The biologist says that it is impossible that man could have evolved without a divine ordering. Mere random probability is not enough to explain how chance favoured man's evolution. It looks as if the outcome was already envisaged in the rapid random mutations. Mere natural selection could not have created man. Or, else, there must be extra, unseen dimensions that hold the key to how evolution progressed. We have perhaps lost visibility, he feels, to 80 percent of the universe, as the physicists have, to dark matter (and energy) that we cannot query.

The neuroscientists too are bewildered. Says the neuroscientist Semir Zeki -- unless the physicists are able to demonstrate that the Big Bang and singularity, phenomenon that are not observable, are derivable by a logic different from ours but using our observations of the cosmos, it must be assumed that a significant part of the universe, as perceived by our brains, is constructed by our brains and not the universe. 
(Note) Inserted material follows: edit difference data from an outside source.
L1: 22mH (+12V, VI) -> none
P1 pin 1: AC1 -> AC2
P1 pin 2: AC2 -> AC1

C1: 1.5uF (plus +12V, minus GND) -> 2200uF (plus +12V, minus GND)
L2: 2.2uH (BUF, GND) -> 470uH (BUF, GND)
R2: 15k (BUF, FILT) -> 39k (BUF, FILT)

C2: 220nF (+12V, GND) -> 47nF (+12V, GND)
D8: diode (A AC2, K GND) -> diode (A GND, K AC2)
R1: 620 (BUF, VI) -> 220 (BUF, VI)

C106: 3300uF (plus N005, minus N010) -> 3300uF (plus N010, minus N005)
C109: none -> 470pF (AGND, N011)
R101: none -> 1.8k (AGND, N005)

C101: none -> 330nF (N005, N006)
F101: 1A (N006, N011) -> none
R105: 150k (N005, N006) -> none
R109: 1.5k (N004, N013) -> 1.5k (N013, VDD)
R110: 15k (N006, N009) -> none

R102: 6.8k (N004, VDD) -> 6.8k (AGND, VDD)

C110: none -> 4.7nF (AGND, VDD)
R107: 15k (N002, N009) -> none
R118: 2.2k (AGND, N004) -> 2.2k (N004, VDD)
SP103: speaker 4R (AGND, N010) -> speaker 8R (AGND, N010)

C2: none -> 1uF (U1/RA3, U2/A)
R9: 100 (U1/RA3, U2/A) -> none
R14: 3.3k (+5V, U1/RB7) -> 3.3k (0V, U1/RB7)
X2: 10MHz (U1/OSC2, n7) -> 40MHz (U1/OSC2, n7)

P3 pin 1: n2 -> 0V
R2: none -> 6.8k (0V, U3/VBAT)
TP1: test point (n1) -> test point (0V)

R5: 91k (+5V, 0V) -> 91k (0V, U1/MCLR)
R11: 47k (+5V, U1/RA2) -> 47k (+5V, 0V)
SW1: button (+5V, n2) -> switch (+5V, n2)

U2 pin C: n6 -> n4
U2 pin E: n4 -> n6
It is an eerie coincidence that an abstract subject, like mathematics, that uses entirely abstract objects and operators, with its own platonic heaven of abstract objects, follows the same trajectory that physics, which deals entirely with nature, does. There isn't a mathematical model that physics hasn't used (with small exceptions). The fact that physicists like Newton were also mathematicians, partly explains this. But mere random probability is not sufficient to explain how a major body of mathematics would invent exactly that, which physics would soon need. It seems Ramanujan was a string theorist who traveled back in time to seed the mathematical model of his own discipline.